Opinion
Motion was filed to vacate summary judgment of dismissal based on after-discovered evidence. The District Court, Conaboy, J., held that alleged newly discovered evidence to effect that named defendant had not in fact been dissolved but, rather, had been consolidated with another corporation was not justification for reopening judgment of dismissal in favor of named defendant, entered on finding that named defendant had been dissolved before suit was filed and was not amenable to suit under state law.
Motion denied.
Joseph P. Lenahan, Lenahan & Dempsey, Scranton, Pa., for plaintiff.
Timothy E. Foley, Scranton, Pa., for Universal.
Oldrich Foucek, III, Allentown, Pa., for Speedspace.
MEMORANDUM AND ORDER
CONABOY, District Judge.
On May 30, 1980, this Court entered an order which granted summary judgment in favor of Defendant Speedspace Corporation, and which dismissed Plaintiff's complaint against Speedspace. On June 9, 1980, Plaintiff filed a motion to vacate the May 30 Order, and petitioned the court for a rehearing, based on after discovered evidence.
Plaintiff instituted this action against Speedspace to recover for its alleged negligence in the design and construction of a prefabricated structure which was damaged in a fire on June 1, 1976. The building had been purchased from Speedspace in 1970. This lawsuit was filed on June 27, 1979. In the interim period, Speedspace ceased doing business in the Commonwealth of Pennsylvania, and the corporation itself dissolved. A certificate of dissolution was filed in California on December 13, 1978. Since California law does not provide a period after the certificate of dissolution is filed during which a dissolved corporation remains amenable to suit, the Court granted Speedspace's motion for summary judgment. Plaintiff filed its suit after Speedspace's dissolution date, and the corporation could no longer be sued.
Plaintiff now claims to have discovered evidence that the Speedspace Corporation was not dissolved, but was in fact consolidated with the Potlatch Corporation. Plaintiffs aver that Speedspace was an affiliate of Potlatch, and that Potlatch may therefore be amenable to suit even though Speedspace, the wholly owned and controlled subsidiary cannot be sued. Plaintiffs petition the court to reconsider the Order of May 30, and allow the full nature of the relationship between Potlatch and Speedspace to be explored.
F.R.Civ.P. 60(b)(2) allows a judgment to be opened when the Court has been presented with after discovered evidence. Plaintiff characterizes the discovery of a possible parent-subsidiary relationship between Potlatch and Speedspace as newly discovered evidence.
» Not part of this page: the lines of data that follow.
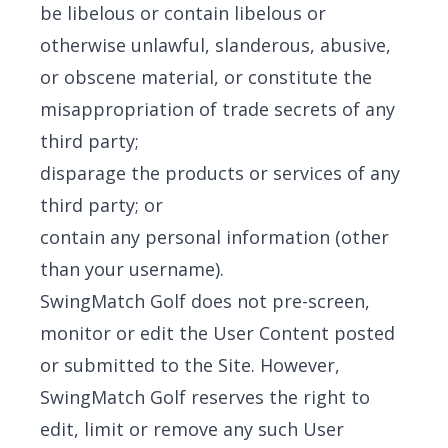
be libelous or contain libelous or
otherwise unlawful, slanderous, abusive,
or obscene material, or constitute the
misappropriation of trade secrets of any
third party;
disparage the products or services of any
third party; or
contain any personal information (other
than your username).
SwingMatch Golf does not pre-screen,
monitor or edit the User Content posted
or submitted to the Site. However,
SwingMatch Golf reserves the right to
edit, limit or remove any such User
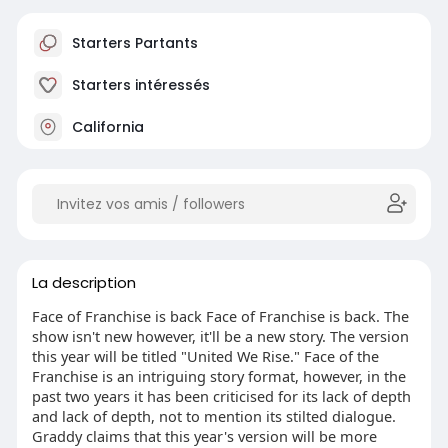
Starters Partants
Starters intéressés
California
La description
Face of Franchise is back Face of Franchise is back. The
show isn't new however, it'll be a new story. The version
this year will be titled "United We Rise." Face of the
Franchise is an intriguing story format, however, in the
past two years it has been criticised for its lack of depth
and lack of depth, not to mention its stilted dialogue.
Graddy claims that this year's version will be more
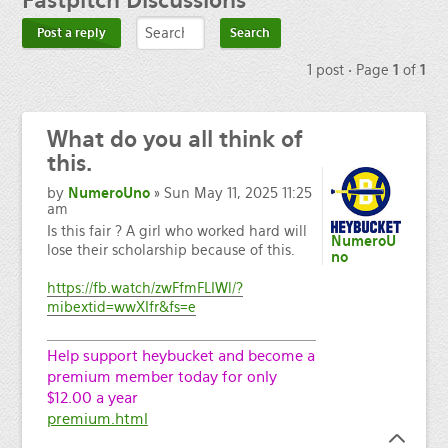
Fastpitch
Discussions
Post a reply
1 post • Page
1
of
1
What
do you all think of
this.
by
NumeroUno
» Sun May 11, 2025 11:25
am
Is this fair ? A girl who worked hard will
NumeroU
lose their scholarship because of this.
no
https://fb.watch/zwFfmFLIWl/?
mibextid=wwXIfr&fs=e
Help support heybucket and become a
premium member today for only
$12.00 a year
premium.html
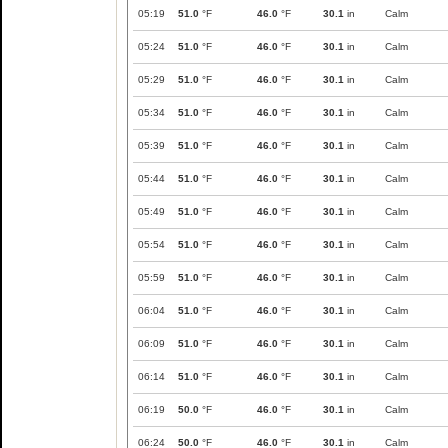
05:19
51.0
°F
46.0
°F
30.1
in
Calm
05:24
51.0
°F
46.0
°F
30.1
in
Calm
05:29
51.0
°F
46.0
°F
30.1
in
Calm
05:34
51.0
°F
46.0
°F
30.1
in
Calm
05:39
51.0
°F
46.0
°F
30.1
in
Calm
05:44
51.0
°F
46.0
°F
30.1
in
Calm
05:49
51.0
°F
46.0
°F
30.1
in
Calm
05:54
51.0
°F
46.0
°F
30.1
in
Calm
05:59
51.0
°F
46.0
°F
30.1
in
Calm
06:04
51.0
°F
46.0
°F
30.1
in
Calm
06:09
51.0
°F
46.0
°F
30.1
in
Calm
06:14
51.0
°F
46.0
°F
30.1
in
Calm
06:19
50.0
°F
46.0
°F
30.1
in
Calm
06:24
50.0
°F
46.0
°F
30.1
in
Calm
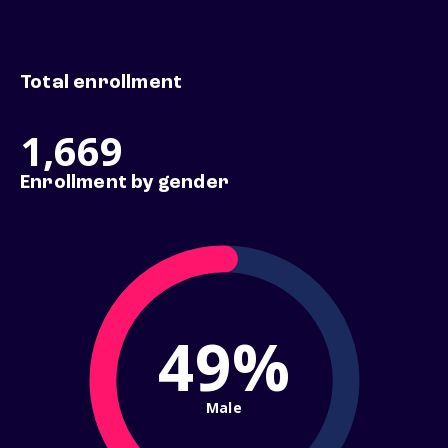
Total enrollment
1,669
Enrollment by gender
49%
Male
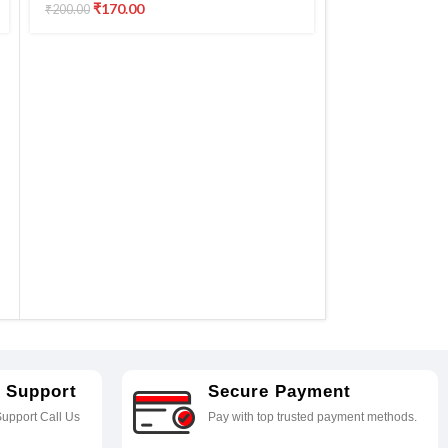
G2060 G3020 G3021 G3060 G570
₹
170.00
₹
200.00
G670 printer
APS MC-G03 
Compatible 
MC-G03 GX30
New Printer Pa
GX3050 GX30
₹
700.0
₹
750.00
GX3090 GX30
GX4030 GX4
 Support
Secure Payment
upport Call Us
Pay with top trusted payment methods.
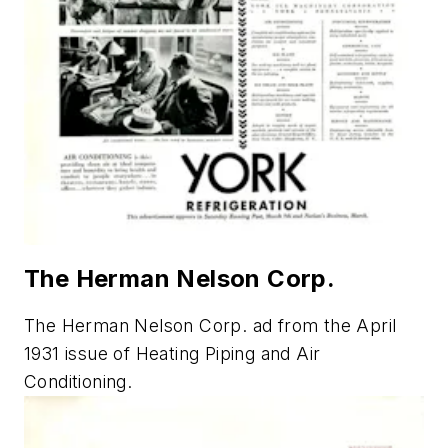
The Herman Nelson Corp.
The Herman Nelson Corp. ad from the April
1931 issue of
Heating Piping and Air
Conditioning
.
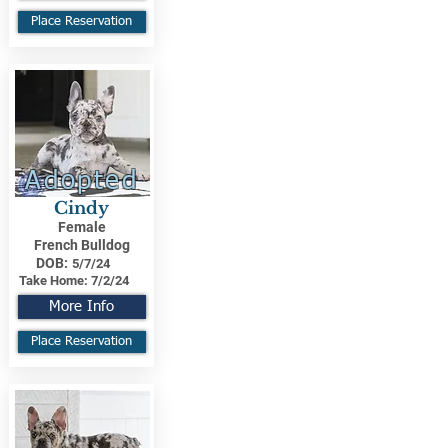
Place Reservation
Adopted
Cindy
Female
French Bulldog
DOB:
5/7/24
Take Home:
7/2/24
More Info
Place Reservation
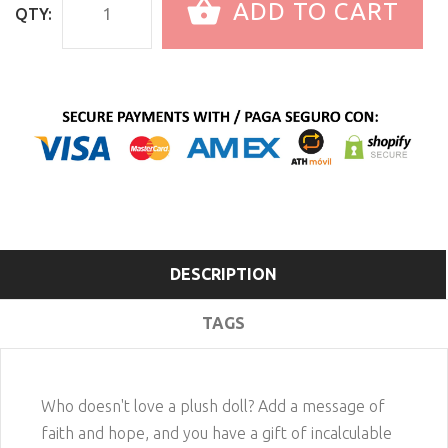
ADD TO CART
QTY:
DESCRIPTION
TAGS
Who doesn't love a plush doll? Add a message of
faith and hope, and you have a gift of incalculable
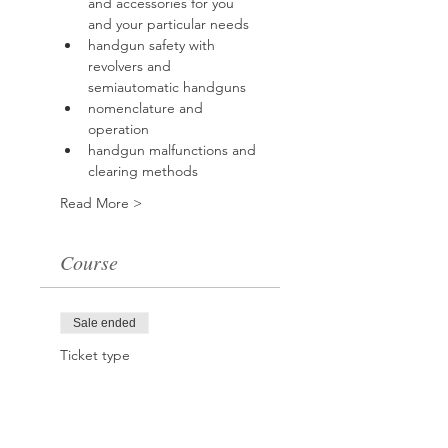
and accessories for you 
and your particular needs
handgun safety with 
revolvers and 
semiautomatic handguns
nomenclature and 
operation
handgun malfunctions and 
clearing methods
Read More >
Course
Sale ended
Ticket type
Handgun Safety
Course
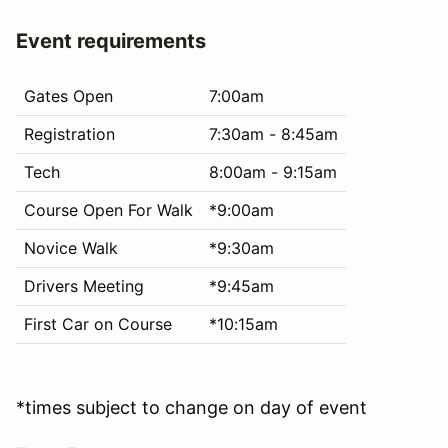
Event requirements
Gates Open
7:00am
Registration
7:30am - 8:45am
Tech
8:00am - 9:15am
Course Open For Walk
*9:00am
Novice Walk
*9:30am
Drivers Meeting
*9:45am
First Car on Course
*10:15am
*times subject to change on day of event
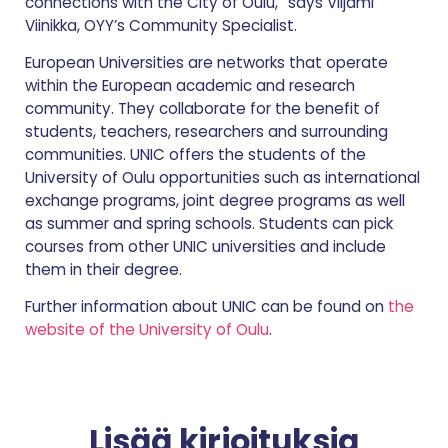
connections with the City of Oulu,” says Viljami
Viinikka, OYY’s Community Specialist.
European Universities are networks that operate
within the European academic and research
community. They collaborate for the benefit of
students, teachers, researchers and surrounding
communities. UNIC offers the students of the
University of Oulu opportunities such as international
exchange programs, joint degree programs as well
as summer and spring schools. Students can pick
courses from other UNIC universities and include
them in their degree.
Further information about UNIC can be found on
the
website of the University of Oulu
.
Lisää kirjoituksia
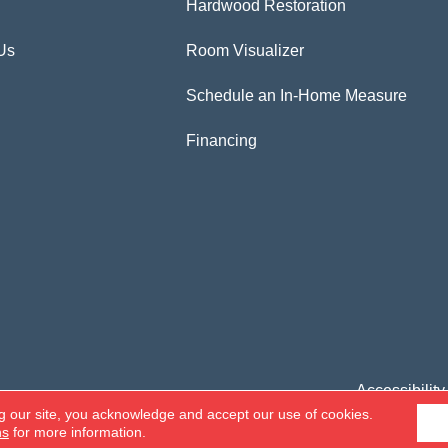
Hardwood Restoration
Us
Room Visualizer
Schedule an In-Home Measure
Financing
Accessibility
g our site, you acknowledge and accept our use of cookies.
ns
for more information.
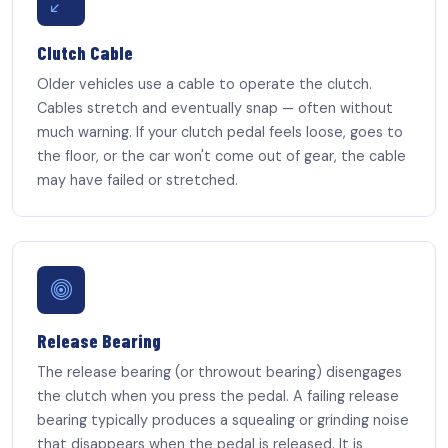
Clutch Cable
Older vehicles use a cable to operate the clutch.
Cables stretch and eventually snap — often without
much warning. If your clutch pedal feels loose, goes to
the floor, or the car won't come out of gear, the cable
may have failed or stretched.
Release Bearing
The release bearing (or throwout bearing) disengages
the clutch when you press the pedal. A failing release
bearing typically produces a squealing or grinding noise
that disappears when the pedal is released. It is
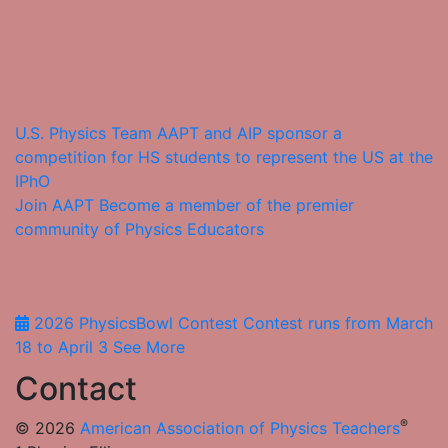
U.S. Physics Team
AAPT and AIP sponsor a
competition for HS students to represent the US at the
IPhO
Join AAPT
Become a member of the premier
community of Physics Educators
2026 PhysicsBowl Contest
Contest runs from March
18 to April 3
See More
Contact
®
© 2026
American Association of Physics Teachers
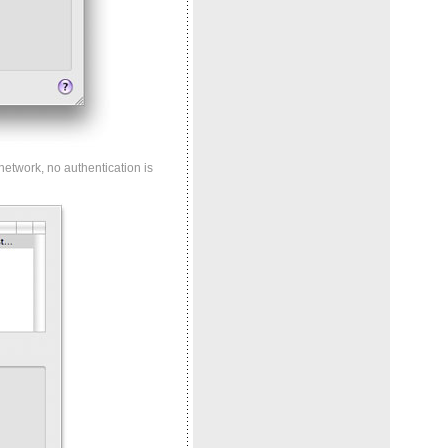
 network, no authentication is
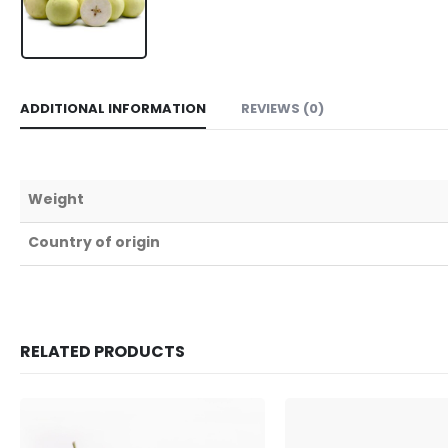
ADDITIONAL INFORMATION
REVIEWS (0)
Weight
Country of origin
RELATED PRODUCTS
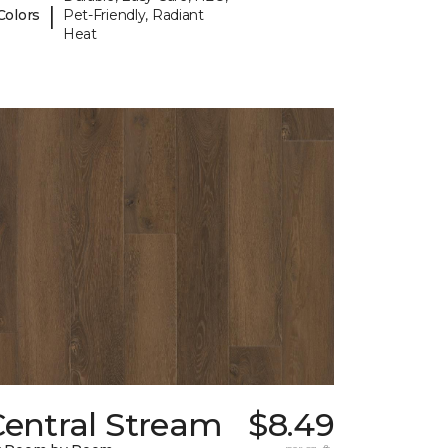
|
Colors
Pet-Friendly, Radiant
Heat
Central Stream
$8.49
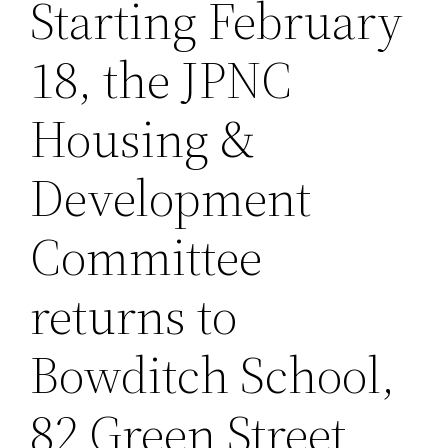
Starting February
18, the JPNC
Housing &
Development
Committee
returns to
Bowditch School,
82 Green Street,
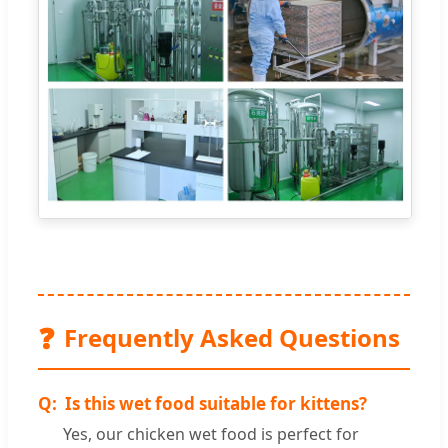
❓
Frequently Asked Questions
Is this wet food suitable for kittens?
Yes, our chicken wet food is perfect for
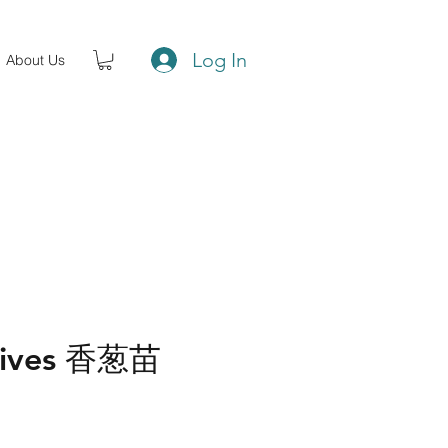
Log In
About Us
hives 香葱苗
ce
This will only be found to be a justification for reopening the prior judgment if the evidence newly offered will affect the outcome of the issue. Trans Mississippi Corporation v. United States, 494 F.2d 770 (5th Cir. 1974).
In the case at bar, the fact that Potlatch may be a parent corporation does not change the fact that Speedspace itself is no longer in existence and is not amenable to suit. The propriety of the summary judgment issued in favor of Speedspace Corporation as an entity is not changed.
If there does exist a legal relationship between Potlatch and Speedspace which would make Potlatch liable for Speedspace's negligence this can be explored by the filing of a motion to amend the complaint to name Potlatch as a Defendant. The re-institution of the original complaint against Speedspace, a non-entity for the purpose of suit will not accomplish this result.
Plaintiffs' Motion to Vacate and Petition for Reconsideration will therefore be denied.